If you don’t know how to treat tenants they will teach you how to treat them.
This is something I have experienced in dealing with multiple tenants who always have issues and aren’t the best at presenting those issues.
Every single month, at the end of the month I know I will get repair requests as people seek to offset their rent or put a dent in our pocket. For the most part we have allocated these into our budget but sometimes we have a heavier repair like a roof repair or a furnace issue. The repairs are usually nothing more than a few hundred bucks here or there.
One particular tenant likes to accumulate a bunch of items and then throw them all at us at the same time. She will get quiet for a while and then send a long text with multiple things to repair. There is now way that all of these occurred simultaneously.
The crazy part is that even though she pays the rent late every month, when the text for repairs comes in she wants those repairs done promptly.
A few months ago we had a repair issue and I gradually took care of the problem. Apparently this wasn’t sufficient for her so she contacted the state to get money for the repair. The state then called me and proceeded to have words with me acting as though we had neglected the property and created an “unsafe” environment for her kids.
After that call I immediately got someone out there to handle it the same day, brushing off the many other tasks on my plate. When tenants say jump sometimes you have to ask how high.

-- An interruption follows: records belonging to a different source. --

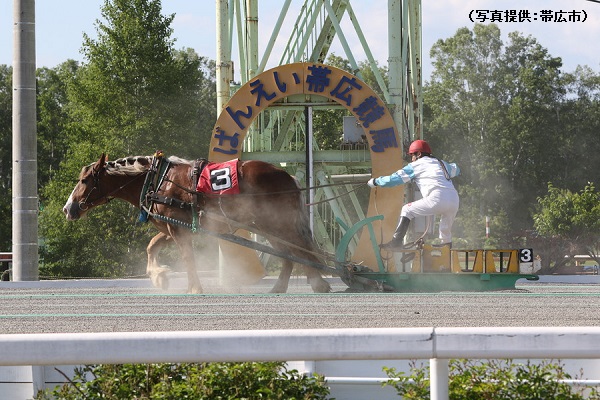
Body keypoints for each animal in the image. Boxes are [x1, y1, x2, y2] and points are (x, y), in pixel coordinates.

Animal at [63, 154, 330, 294]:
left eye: (84, 180)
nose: (68, 208)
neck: (159, 180)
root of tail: (288, 176)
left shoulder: (178, 230)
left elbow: (187, 257)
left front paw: (193, 287)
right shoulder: (172, 227)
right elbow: (152, 246)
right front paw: (159, 276)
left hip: (276, 224)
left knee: (298, 250)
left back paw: (316, 282)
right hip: (269, 226)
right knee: (291, 253)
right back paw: (285, 285)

This was a hard lesson to learn. I had to humble myself in the face of a low income, low paying, late paying tenant and do right even though they do wrong. They do wrong in paying rent late and for paying late without paying the late fee. They do wrong by making it difficult to access the property. They do wrong by moving in people who aren’t on the lease. They do wrong by loading up repairs to the point that it is tough to handle and then launching them at us in bulk.
Despite all of these things you still have to be the proper landlord and do right. I learned that there is a reason why WE own the property and they are renters. We don’t see a bunch of repairs and complain about how hard it is, we chop the wood and get it done promptly.
I had to humble myself in the face of the tenant because I was focused on the prize of rental property ownership. I had to learn to serve the tenant, to show concern for their situation, to get moving on their problems rapidly.
It can be difficult to have a tenant, someone who you believe is not on your level as the landlord to talk to you as if you work for them or as if you serve them but in the role of the manager you do. The best thing you can do is give them white glove, five star customer service. This reflects on your brand and it also prevents the authorities from coming out looking for problems.
If you are in the property management business, if you self manage, if you keep the fact that you are the owner of the building a secret, you must humble yourself and work FOR the tenant. It sucks but the pros outweigh the cons. The long game is well worth it.